By Christopher Mangham and Robin Paxton

LONDON/MOSCOW, Oct 29 (Reuters) - Russia's richest man, Oleg Deripaska, became the first beneficiary of a Kremlin-backed rescue package on Wednesday when his flagship company secured a $4.5 billion loan needed to keep its stake in Norilsk Nickel.

United Company RUSAL agreed the loan with state-owned Vnesheconombank (VEB), entrusted with $50 billion by the Kremlin to bail out indebted Russian firms, in a deal that will repay a syndicated loan from foreign lenders, banking sources said.

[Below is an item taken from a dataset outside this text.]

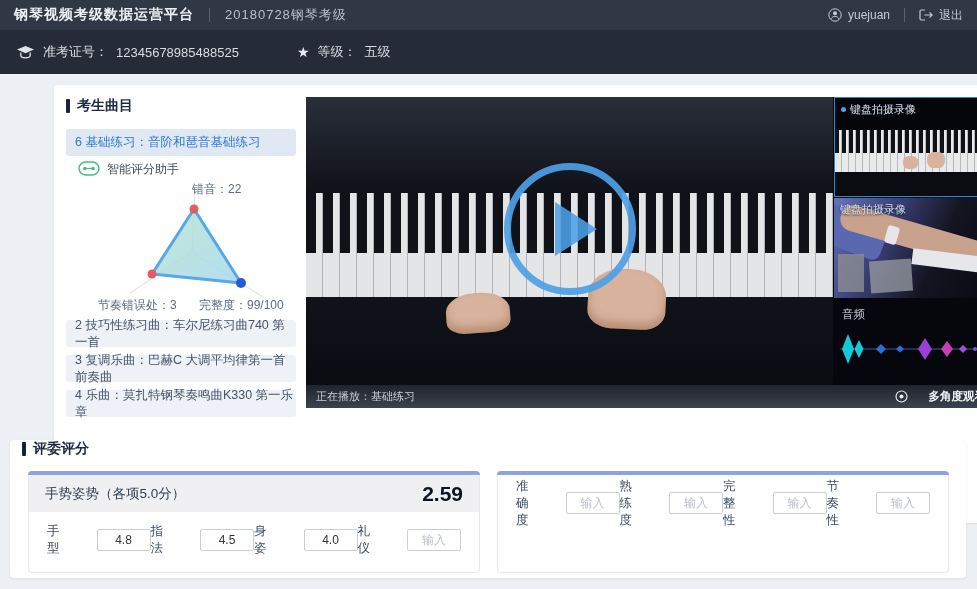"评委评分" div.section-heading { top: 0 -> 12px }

The loan is a welcome boost for Deripaska, who was forced to relinquish stakes in foreign companies as the global financial crisis slashed his net worth, and signals the Kremlin's intent to retain strategic assets in the hands of trusted businessmen.

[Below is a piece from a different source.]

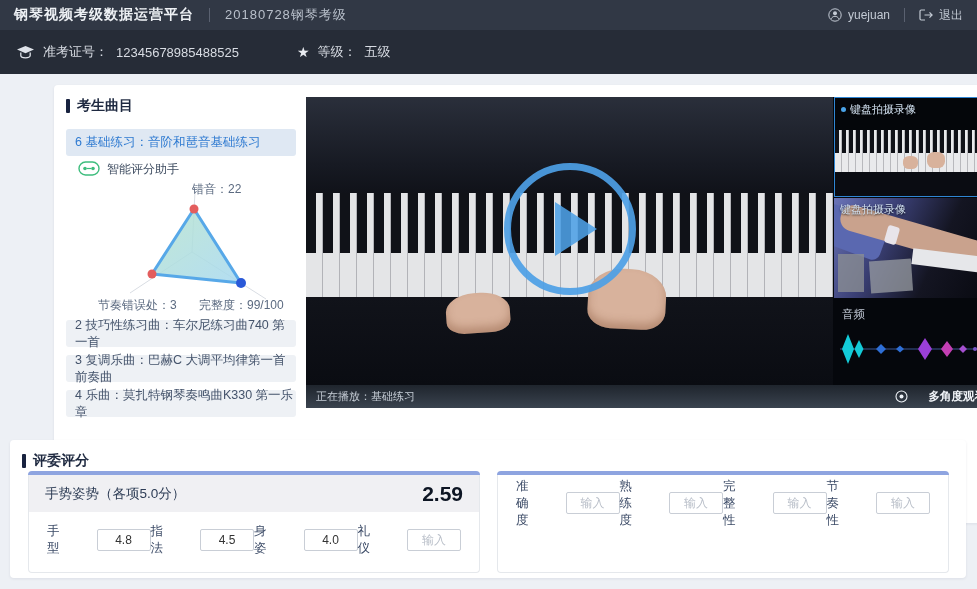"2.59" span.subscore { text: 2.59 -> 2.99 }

"Russia will not want this block (in Norilsk Nickel) being diluted out into other hands," Rob Edwards, mining analyst at investment bank Renaissance Capital, said.

"It would take Russian control below 51 percent, and that's not acceptable."

Russian businessmen, including the oligarchs who built their billion-dollar fortunes in the chaotic 1990s, are queuing up for loans from VEB as the state-owned bank prepares to disburse the first $10 billion from its rescue package.

One of the banking sources told Reuters Loan Pricing Corp the terms of the VEB loan were agreed and the loan put into place on Wednesday. A UC RUSAL spokeswoman declined to comment.

UC RUSAL, the world's largest aluminium producer, is owned 57 percent by Deripaska. The company used the original $4.5 billion, two-year syndicated loan to back its April acquisition of 25 percent plus two shares in Norilsk Nickel (GMKN.MM).

The borrower was facing the threat of handing over the stake in Norilsk to creditors unless it managed to refinance, a banking source told Reuters Loan Pricing Corp this month.

The source added that RUSAL had failed to agree a $1.9 billion club loan with its relationship banks because of market turmoil and had applied for a government loan from VEB.